Er no. The "best of" implies precisely that. The stories were chosen as exemplars of the best the genre has to offer. If they exhibit exhaustion it logically follows stories that are not the best must do also.
Wow. So because the cover says so makes it true? That's... simplistic. I'm not knocking Dozois, but just because he thinks something is good, that doesn't make it so.
You didn't present an argument, you disparaged his authority and called him "a pretentious git". So again, no logical fallacy. Sneering at critics is anti-intellectualism.
I did, a few of them, actually. I didn't disparage his authority, rather I said I think his long years of reading and critiquing SF actually work against him, in the form of his first criterion, re: novelty. I disparaged the man by calling him a "pretentious git" because of his writing style and presenting his subjective opinion as objective fact.
Sneering at critics does them good. Keeps them from thinking they're relevant or important, which they're not. Thinking for oneself is not anti-intellectual, following what a critic says despite it being a long logical fallacy is.
Critics comment on literature, that's what they do. And they do so because they've studied it. You might disagree with his position, but since he's likely to be speaking from a much wider knowledge base he's more likely to be correct.
Agreed. However, "more likely" doesn't mean everything he says is true or right.
I've been reading sf for nearly 40 years and yes, Kincaid is right, it's getting boring. The same old tropes are being used over and over again, without any thought to, or commentary on, their deployment. You can see it in the year's best anthologies, you can see it on the awards shortlists.

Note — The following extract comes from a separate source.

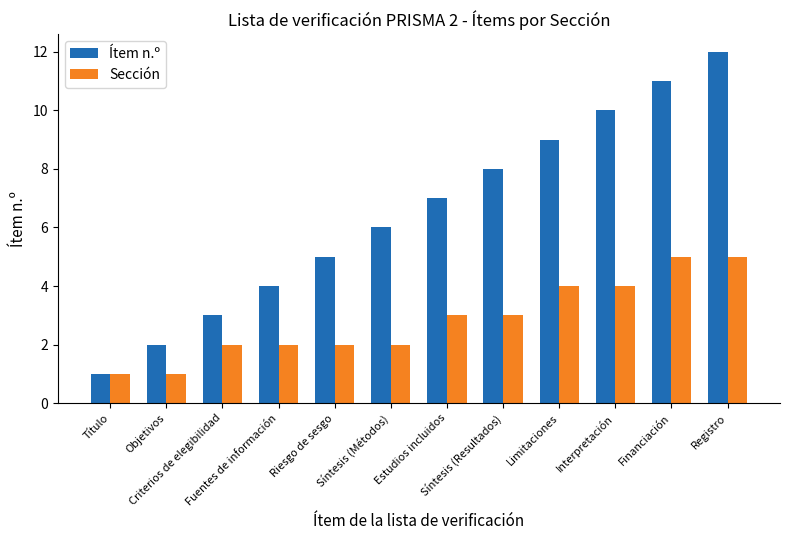

What position from the left is Fuentes de información?

4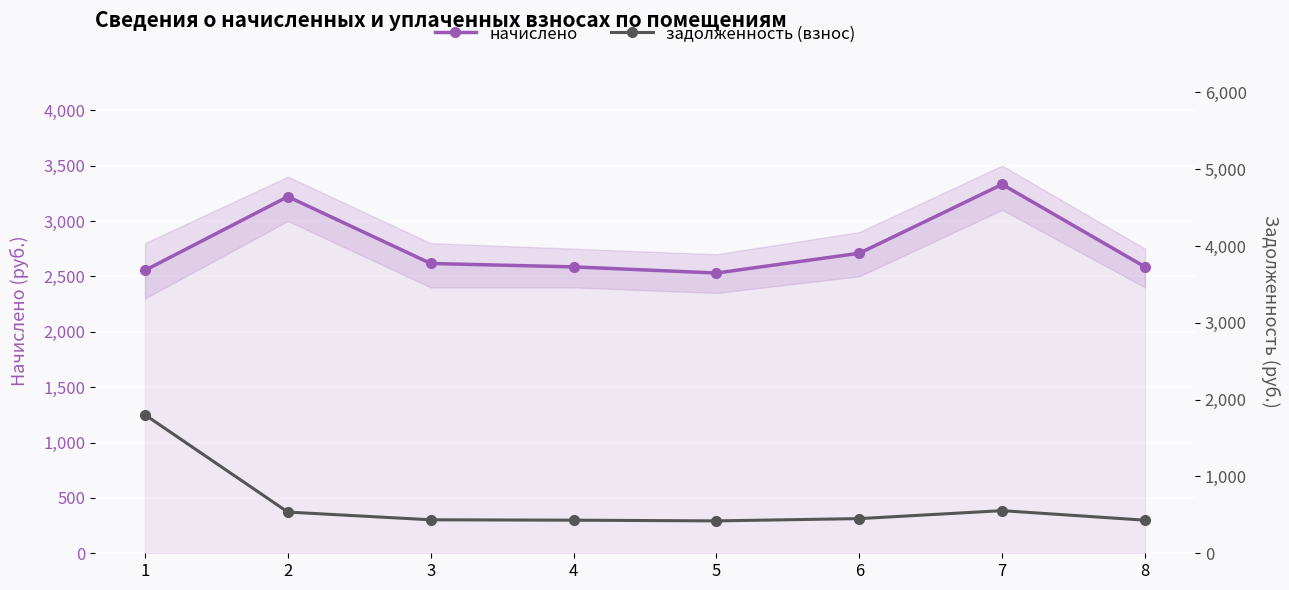

Which series has the widest spread of values?

задолженность (взнос)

And that's the rub. All I'm doing is pointing out that it's entirely subjective. That Kincaid finds it repetitive after 40+ years of professionally reading a genre isn't a revelation, it's a "well, duh" kinda statement. But, his subjective opinion about the matter doesn't translate, at all, to objective reality. Neither does yours, neither does mine. Further, your subjective opinion agreeing with his subjective opinion doesn't make either of them objectively true.

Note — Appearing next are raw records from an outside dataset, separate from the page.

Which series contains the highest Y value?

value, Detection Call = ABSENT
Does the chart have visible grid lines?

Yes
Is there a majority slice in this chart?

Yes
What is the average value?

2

If you take a 13-year-old (the golden age of SF and all that) and sit her down with a decent SF story, she'll be blown away. Sit you or I or Kincaid down to that same story and we'll likely point out how derivative it is, how it's influenced by X or Y, on and on. Does our older, more jaded opinion of the piece change anything about the story objectively? No. Is the younger / newer reader of the genre stupid for not seeing the connections? No. Does out jaded opinion of the piece influence the younger reader's opinion? It shouldn't, not one bit.
Just because Kincaid pointed it out and is a critic that does not make it untrue, no matter how hard you refuse to believe it.
Likewise, his position as a critic doesn't make his opinion true, no matter how much you want to believe it, despite it's logical flaws. That's the appeal to authority.
And speaking of logic... let my try this one on you.
"These dozen computers in front of me are broken, therefore all computers are broken."
Does that sound right to you? It shouldn't, because it's a logical fallacy.
Does that sound familiar to you? It should, because it's part of Kincaid's argument.
I'm not saying he can't have his opinion, or you yours, or me mine. What I'm saying is that they're all just that: opinions. None of them are objective facts, so treating them as such, or talking about them as if they were, is kinda silly.